What is really remarkable about the Samsung story is the consistency. Compare it to Sony. In the 1980s, Sony was a life force. It created entirely new product categories like the Walkman. It pushed its way into portable TVs. The idea was about 30 years ahead of its time, but you had to admire the audacity. It bought Columbia Pictures to merge technology and entertainment in 1989. (Panasonic, the longtime rival, followed by buying Universal Studios in 1990.) Sony, in the public imagination, was a combination of think tank and independent nation.
And then…Then came the Aibo, the freakish robotic dog that retailed for over $2000. It tried to popularize technologies like flash memory, but strangled Memory Stick with high prices and licensing restrictions. It dabbled in PCs, coming out with some of the first successful thin and light notebooks, but its commitment wavered. Attempts to recapture public adoration resulted in products like the Rolly.
Or even compare Samsung to Microsoft. Many feared the company would dominate search, entertainment and shopping on the web. But, again, the fabled merger of content and technology slipped through its fingers.
Samsung’s secret has essentially been not to get too ambitious. I began to cover the company in 2002 when Samsung was in the third year of a two-pronged strategy. The first prong involved investing heavily in advanced technology and manufacturing to create defensible market share in components. The second prong involved trying to produce high-end consumer electronics. Before 1999, Samsung was a second-tier brand name. It wanted to change that by investing in marketing, advertising and industrial design, a then foreign concept for the company.
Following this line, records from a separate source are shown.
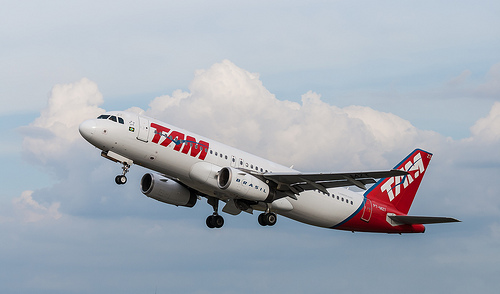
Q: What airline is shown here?
A: TAM.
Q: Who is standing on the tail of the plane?
A: No one.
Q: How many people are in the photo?
A: Zero.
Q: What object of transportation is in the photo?
A: Airplane.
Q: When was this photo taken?
A: Daytime.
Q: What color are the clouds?
A: White.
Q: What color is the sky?
A: Blue.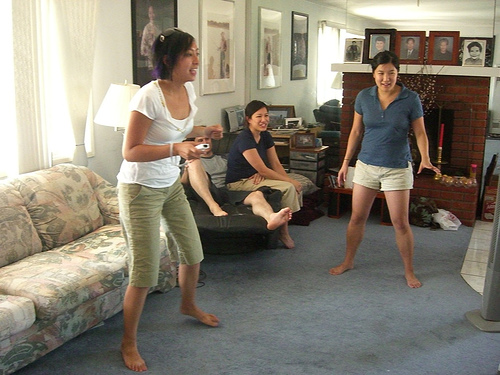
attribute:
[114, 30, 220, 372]
woman — young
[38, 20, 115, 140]
curtain — white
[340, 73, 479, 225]
fireplace — red, brick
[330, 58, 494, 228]
fireplace — central, tiled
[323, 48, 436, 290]
woman — young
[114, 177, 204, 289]
pants — light green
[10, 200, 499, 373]
carpet — grey, blue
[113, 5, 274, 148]
hair — black and purple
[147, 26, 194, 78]
hair — dark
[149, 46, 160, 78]
streak — purple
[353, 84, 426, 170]
shirt — blue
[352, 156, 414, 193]
shorts — white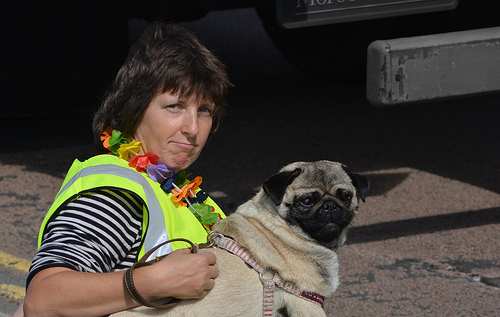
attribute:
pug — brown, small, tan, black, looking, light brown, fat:
[108, 159, 370, 316]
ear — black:
[262, 168, 302, 205]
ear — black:
[342, 164, 369, 204]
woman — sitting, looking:
[22, 21, 227, 316]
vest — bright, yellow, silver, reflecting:
[38, 155, 227, 262]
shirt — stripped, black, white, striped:
[27, 187, 145, 281]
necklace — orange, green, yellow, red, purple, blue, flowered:
[102, 126, 222, 226]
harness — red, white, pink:
[208, 233, 325, 314]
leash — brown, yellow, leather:
[124, 237, 198, 311]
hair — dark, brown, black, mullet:
[93, 24, 234, 139]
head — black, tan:
[269, 160, 367, 240]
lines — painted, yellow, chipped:
[0, 249, 34, 303]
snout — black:
[312, 199, 344, 228]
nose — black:
[321, 200, 337, 213]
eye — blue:
[163, 102, 184, 113]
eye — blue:
[198, 105, 212, 114]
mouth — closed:
[168, 139, 200, 149]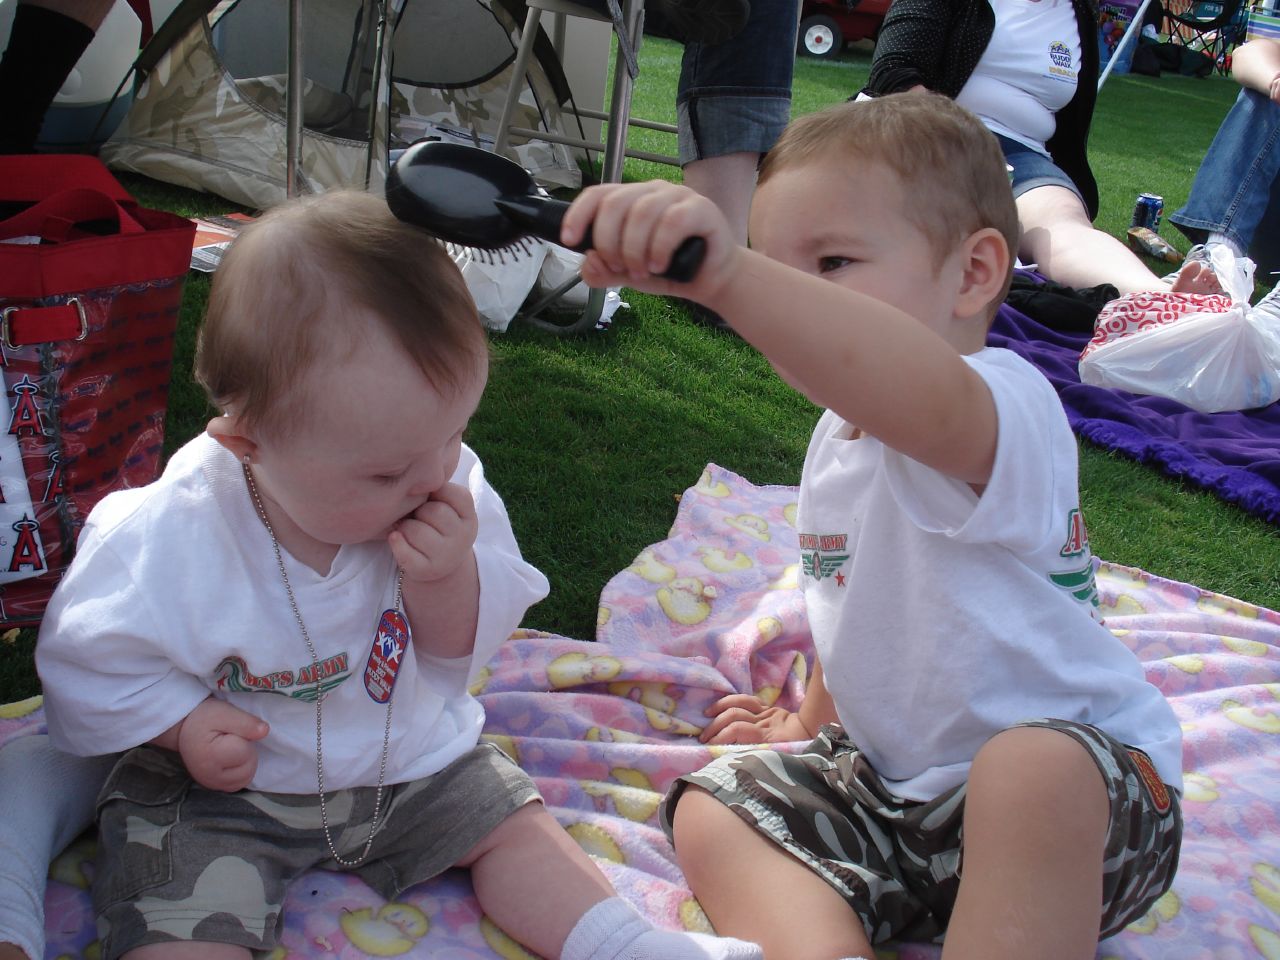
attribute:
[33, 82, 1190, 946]
kids — small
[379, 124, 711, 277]
brush — black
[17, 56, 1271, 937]
children — small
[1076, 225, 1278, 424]
bag — red, white, plastic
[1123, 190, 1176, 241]
can — blue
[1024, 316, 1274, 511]
blanket — blue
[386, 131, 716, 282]
brush — black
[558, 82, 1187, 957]
boy — small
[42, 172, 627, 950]
baby — sitting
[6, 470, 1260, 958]
blanket — pink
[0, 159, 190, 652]
bag — red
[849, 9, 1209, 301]
woman — fat, sitting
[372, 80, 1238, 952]
boy — small, little, sitting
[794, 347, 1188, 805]
shirt — white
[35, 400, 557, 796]
shirt — white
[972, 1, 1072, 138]
shirt — white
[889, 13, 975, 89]
sweater — black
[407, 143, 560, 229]
hair brush — black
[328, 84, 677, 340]
brush — hair brush 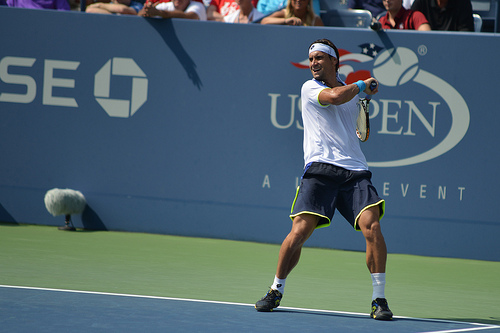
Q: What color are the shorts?
A: Blue.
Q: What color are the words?
A: White.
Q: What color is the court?
A: Blue.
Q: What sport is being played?
A: Tennis.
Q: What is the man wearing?
A: Shorts.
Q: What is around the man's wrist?
A: A blue wristband.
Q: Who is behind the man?
A: Fans.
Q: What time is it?
A: Afternoon.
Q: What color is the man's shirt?
A: White.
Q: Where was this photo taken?
A: At a tennis game.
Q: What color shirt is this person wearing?
A: White.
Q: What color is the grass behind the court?
A: Green.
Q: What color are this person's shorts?
A: Black with yellow lining.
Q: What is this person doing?
A: Playing tennis.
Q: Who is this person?
A: A tennis player.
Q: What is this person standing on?
A: A tennis court.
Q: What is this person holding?
A: A tennis racket.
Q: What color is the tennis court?
A: Blue.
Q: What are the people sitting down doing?
A: Spectating the event.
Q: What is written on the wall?
A: The name of the event.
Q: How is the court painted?
A: In blue and white.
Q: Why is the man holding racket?
A: He's in tennis tournament.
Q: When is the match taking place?
A: During the afternoon.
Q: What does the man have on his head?
A: Sweatband.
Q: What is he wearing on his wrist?
A: Blue wristband.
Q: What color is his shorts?
A: Blue.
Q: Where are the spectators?
A: In the stands.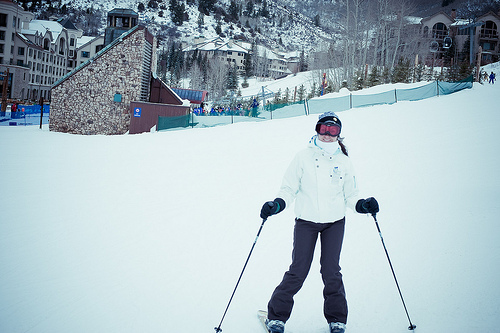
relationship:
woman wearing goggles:
[260, 110, 381, 332] [316, 118, 343, 138]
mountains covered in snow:
[1, 0, 500, 68] [0, 0, 498, 78]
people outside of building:
[195, 99, 262, 123] [169, 86, 209, 117]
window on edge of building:
[17, 46, 27, 56] [1, 1, 75, 107]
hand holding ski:
[356, 195, 380, 216] [367, 200, 419, 332]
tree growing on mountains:
[214, 20, 225, 37] [1, 0, 500, 68]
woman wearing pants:
[260, 110, 381, 332] [268, 217, 349, 325]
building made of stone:
[51, 25, 193, 136] [52, 25, 144, 132]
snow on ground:
[0, 0, 499, 332] [0, 61, 499, 331]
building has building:
[1, 1, 75, 107] [0, 0, 85, 101]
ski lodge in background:
[373, 0, 500, 77] [0, 1, 499, 133]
Eric Kim, now the CEO of Soraa, was charged with the marketing effort. His first presentation with Samsung execs fell flat. But Jong Yong Yun, CEO of Samsung Electronics at the time, admonished his lieutenants not to mess with the strategy.
“He (Yun) said, ‘I know what you are thinking, but touch him, and you’re dead,” a Samsung exec told me.
The formula worked. Samsung overtook Sony in TVs and then Motorola in phones.